But that's the big advantage of Longbottom's production. It never stops to take itself seriously. He gives the big emotion-laden ballads their due -- as Andrew Wilder's orchestra swells to the predictable crescendos under the full, resonant voices of Sills, Bodnar and Michals -- but even then he keeps the action going.

As the principals sing, the painted flats and versatile units of Andrew Jackness' attractive sets are moving us to the next scene, from the guillotine-dominated square in Paris to a pastoral Georgian estate. In one impressive shift, held over from the first Broadway version, Percy and his crew are transported from his book-filled library to a boat under sail as they sing of their decision to take action.

Sills can be as boyish or manly a hero as you please, and he is, when necessary. But suspense, romance and action all take a very far backseat here to the camp possibilities inherent in the men's disguise and Jane Greenwood's wondrous costumes, delightful period confections of French Empire gowns and outrageously fey English cutaways. And Sills has a field day with his foppery, reveling in a rising inflection, a limp wrist, a girlish squeal or a squeamish swoon to confound his enemies.
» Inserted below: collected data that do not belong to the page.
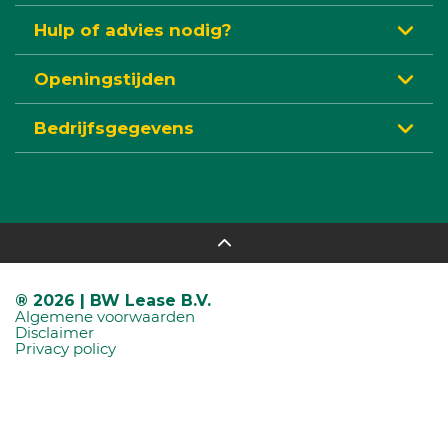
Hulp of advies nodig?
Openingstijden
Bedrijfsgegevens
® 2026 | BW Lease B.V.
Algemene voorwaarden
Disclaimer
Privacy policy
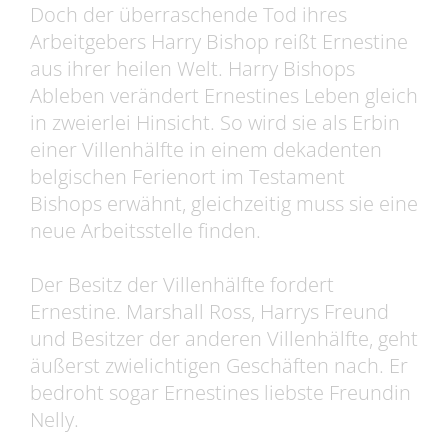
Doch der überraschende Tod ihres
Arbeitgebers Harry Bishop reißt Ernestine
aus ihrer heilen Welt. Harry Bishops
Ableben verändert Ernestines Leben gleich
in zweierlei Hinsicht. So wird sie als Erbin
einer Villenhälfte in einem dekadenten
belgischen Ferienort im Testament
Bishops erwähnt, gleichzeitig muss sie eine
neue Arbeitsstelle finden.
Der Besitz der Villenhälfte fordert
Ernestine. Marshall Ross, Harrys Freund
und Besitzer der anderen Villenhälfte, geht
äußerst zwielichtigen Geschäften nach. Er
bedroht sogar Ernestines liebste Freundin
Nelly.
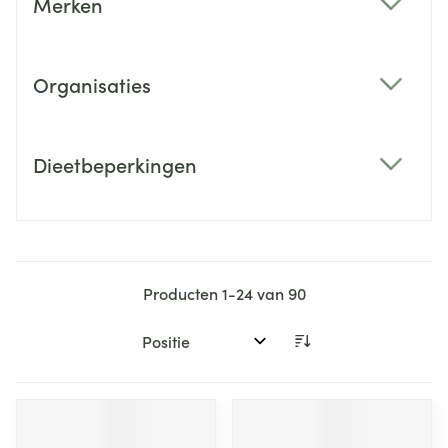
Merken
filter
Organisaties
filter
Dieetbeperkingen
filter
Producten
1
-
24
van
90
Sorteer op:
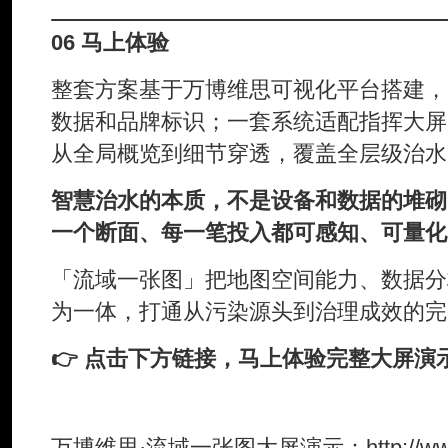
06 马上体验
整套方案基于万博维思可视化平台搭建，
数据和品牌标识；一套系统适配指挥大屏
从全局概览到细节穿透，覆盖全层级治水
智慧治水的本质，不是设备和数据的堆砌
一个断面、每一笔投入都可感知、可量化
「流域一张图」把地图空间能力、数据分
为一体，打通从污染源头到治理成效的完
👉 点击下方链接，马上体验完整大屏演
万博维思·流域一张图大屏演示：http://www.w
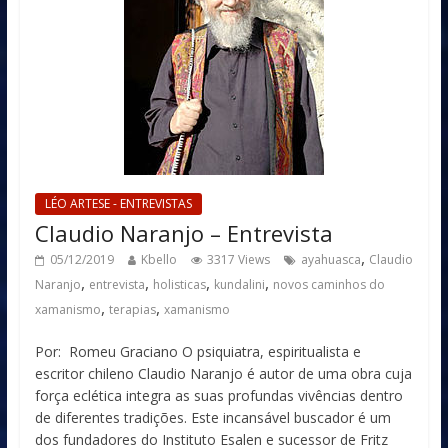
LÉO ARTESE - ENTREVISTAS
Claudio Naranjo – Entrevista
,
05/12/2019
Kbello
3317 Views
ayahuasca
Claudio
,
,
,
,
Naranjo
entrevista
holisticas
kundalini
novos caminhos do
,
,
xamanismo
terapias
xamanismo
Por: Romeu Graciano O psiquiatra, espiritualista e
escritor chileno Claudio Naranjo é autor de uma obra cuja
força eclética integra as suas profundas vivências dentro
de diferentes tradições. Este incansável buscador é um
dos fundadores do Instituto Esalen e sucessor de Fritz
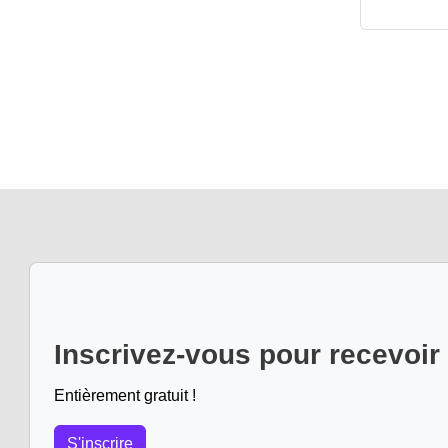
Inscrivez-vous pour recevoir
Entièrement gratuit !
S'inscrire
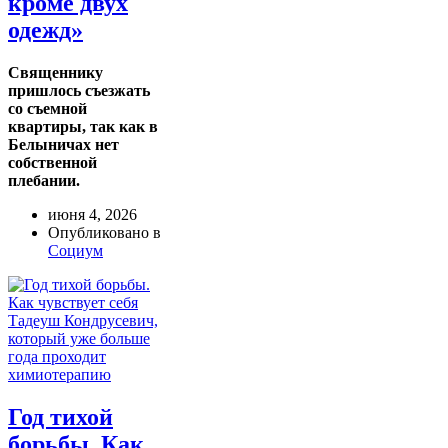
кроме двух
одежд»
Священнику
пришлось съезжать
со съемной
квартиры, так как в
Белыничах нет
собственной
плебании.
июня 4, 2026
Опубликовано в
Социум
Год тихой
борьбы. Как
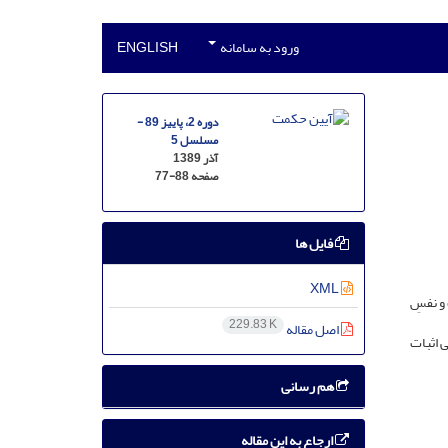
ورود به سامانه
ENGLISH
دوره 2، پاییز 89 -
مسلسل 5
آذر 1389
صفحه
77-88
فایل ها
XML
و نفسِ
229.83 K
اصل مقاله
 اثبات
هم رسانی
ارجاع به این مقاله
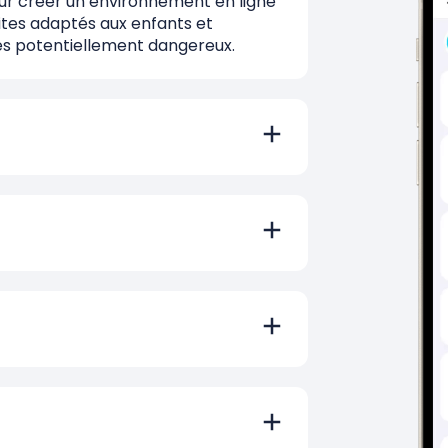
our créer un environnement en ligne
sites adaptés aux enfants et
s potentiellement dangereux.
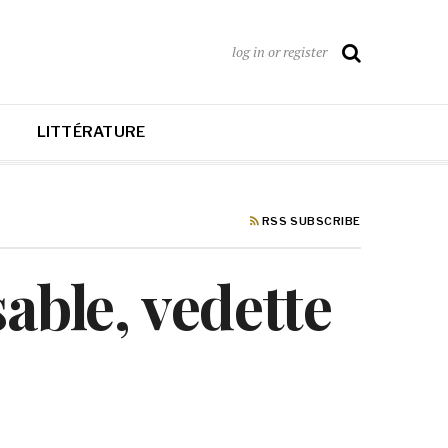
log in or register
LITTÉRATURE
RSS SUBSCRIBE
able, vedette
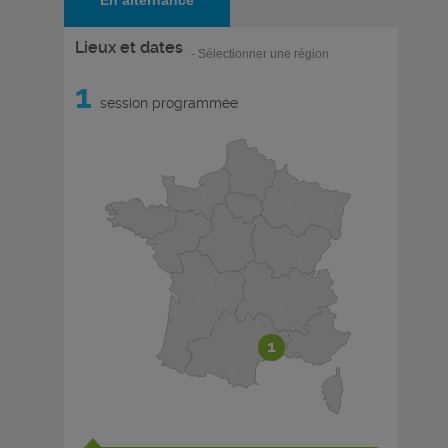
En alternance
Lieux et dates
- Sélectionner une région
1
session programmée
1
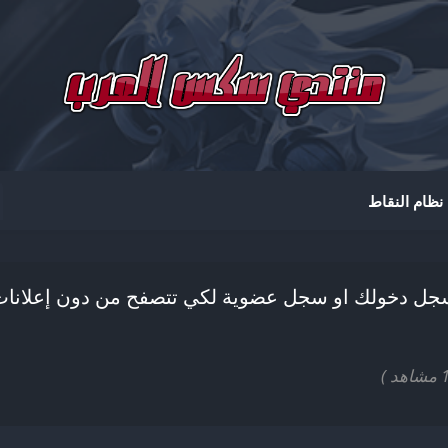
ظام النقاط
ل دخولك او سجل عضوية لكي تتصفح من دون إعلانا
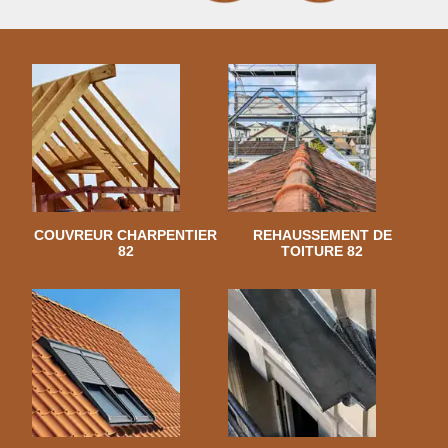
COUVREUR CHARPENTIER
REHAUSSEMENT DE
82
TOITURE 82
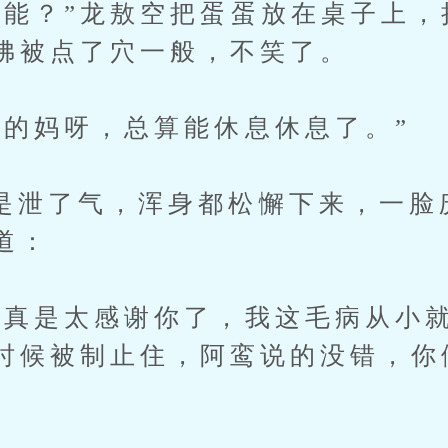
？”龙敖空把蛋蛋放在桌子上，
佛被点了穴一般，不笑了。
妈呀，总算能休息休息了。”
了气，浑身都松懈下来，一脸
道：
是太感谢你了，我这毛病从小就
时候被制止住，阿鸾说的没错，你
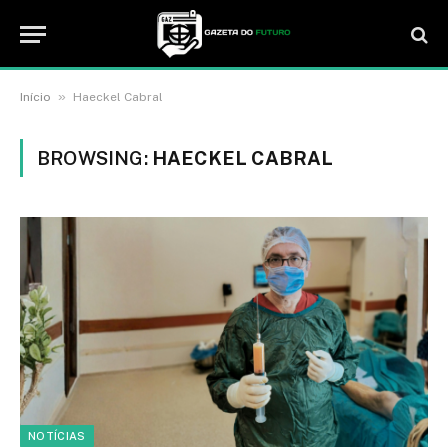
»
Início
Haeckel Cabral
BROWSING:
HAECKEL CABRAL
NOTÍCIAS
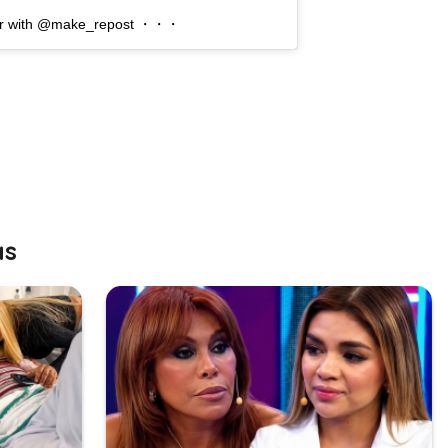
ador with @make_repost ・・・
as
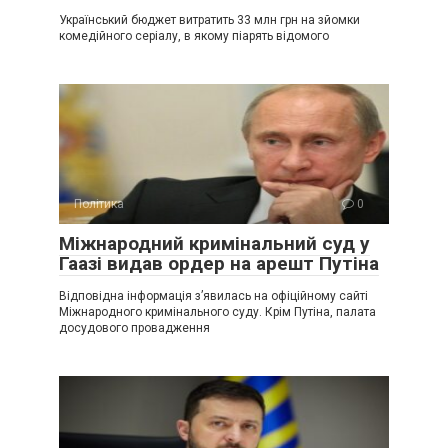
Український бюджет витратить 33 млн грн на зйомки
комедійного серіалу, в якому піарять відомого
Політика
0
Міжнародний кримінальний суд у
Гаазі видав ордер на арешт Путіна
Відповідна інформація з’явилась на офіційному сайті
Міжнародного кримінального суду. Крім Путіна, палата
досудового провадження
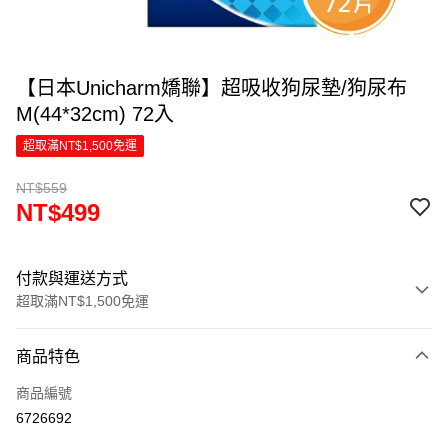
【日本Unicharm嬌聯】超吸收狗尿墊/狗尿布
M(44*32cm) 72入
超取滿NT$1,500免運
NT$559
NT$499
付款與運送方式
超取滿NT$1,500免運
付款方式
商品特色
信用卡一次付款
商品編號
超商取貨付款
6726692
LINE Pay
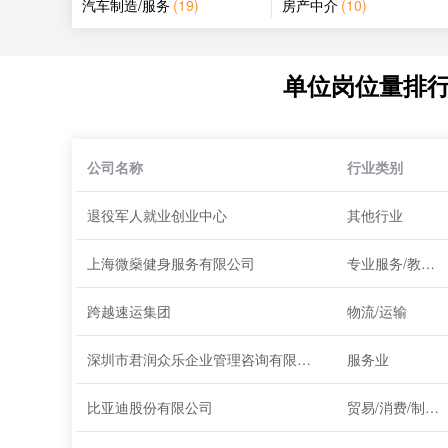
汽车制造/服务
(19)
房产中介
(10)
单位岗位量排
公司名称
行业类别
退役军人就业创业中心
其他行业
上海微燊健身服务有限公司
专业服务/教育/培训
跨越速运集团
物流/运输
深圳市君润众乐企业管理咨询有限公司
服务业
比亚迪股份有限公司
贸易/消费/制造/营运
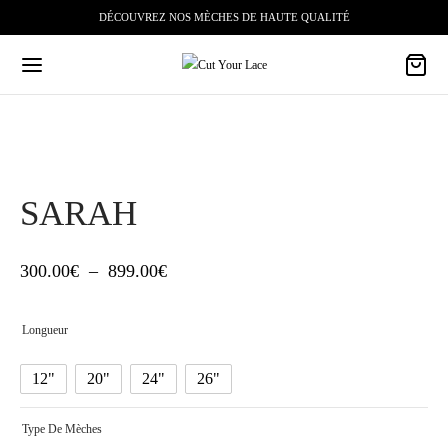
DÉCOUVREZ NOS MÈCHES DE HAUTE QUALITÉ
SARAH
Plage
300.00
€
–
899.00
€
de
Longueur
prix :
300.00€
12"
20"
24"
26"
à
Type De Mèches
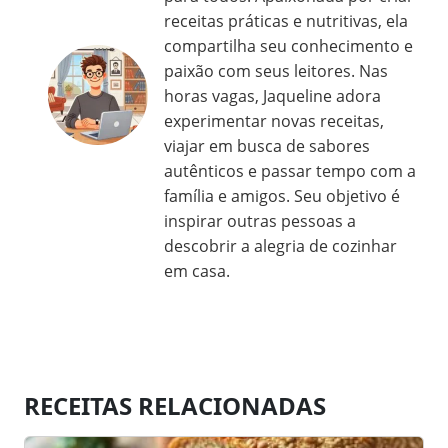
receitas práticas e nutritivas, ela
compartilha seu conhecimento e
paixão com seus leitores. Nas
horas vagas, Jaqueline adora
experimentar novas receitas,
viajar em busca de sabores
autênticos e passar tempo com a
família e amigos. Seu objetivo é
inspirar outras pessoas a
descobrir a alegria de cozinhar
em casa.
RECEITAS RELACIONADAS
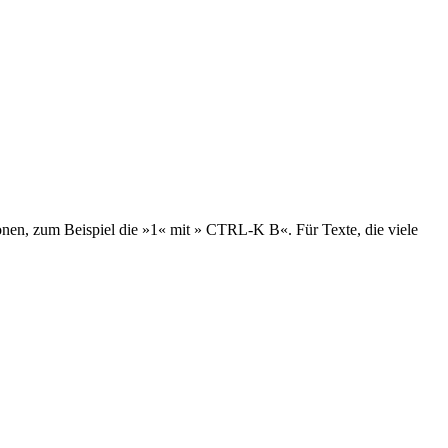
onen, zum Beispiel die »1« mit » CTRL-K B«. Für Texte, die viele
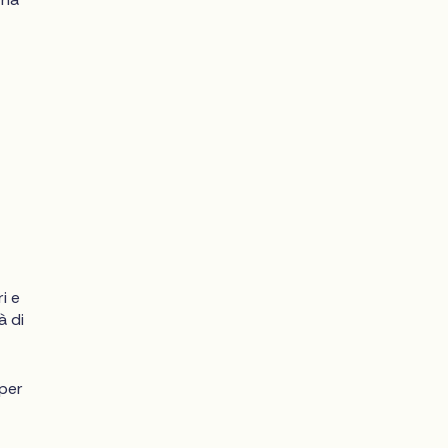
i e
à di
 per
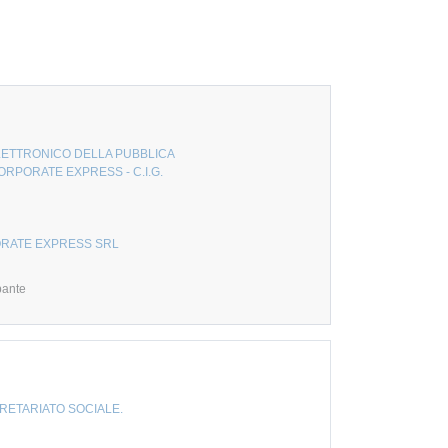
LETTRONICO DELLA PUBBLICA
RPORATE EXPRESS - C.I.G.
RATE EXPRESS SRL
pante
RETARIATO SOCIALE.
David Cromwell, one of few holdovers from the original Broadway cast (with a plaintive Elizabeth Ward Land as one of the rescued), provides bright support as a drily sardonic Robespierre and a closeted-fop Prince of Wales. Percy's crew, though not well individualized -- except for Russell Garrett as the one who needs no disguise -- help make the ensemble camp-fop scenes the heart of the show. It's not much, especially if you were hoping for some romance and adventure. But it helps you get through the night.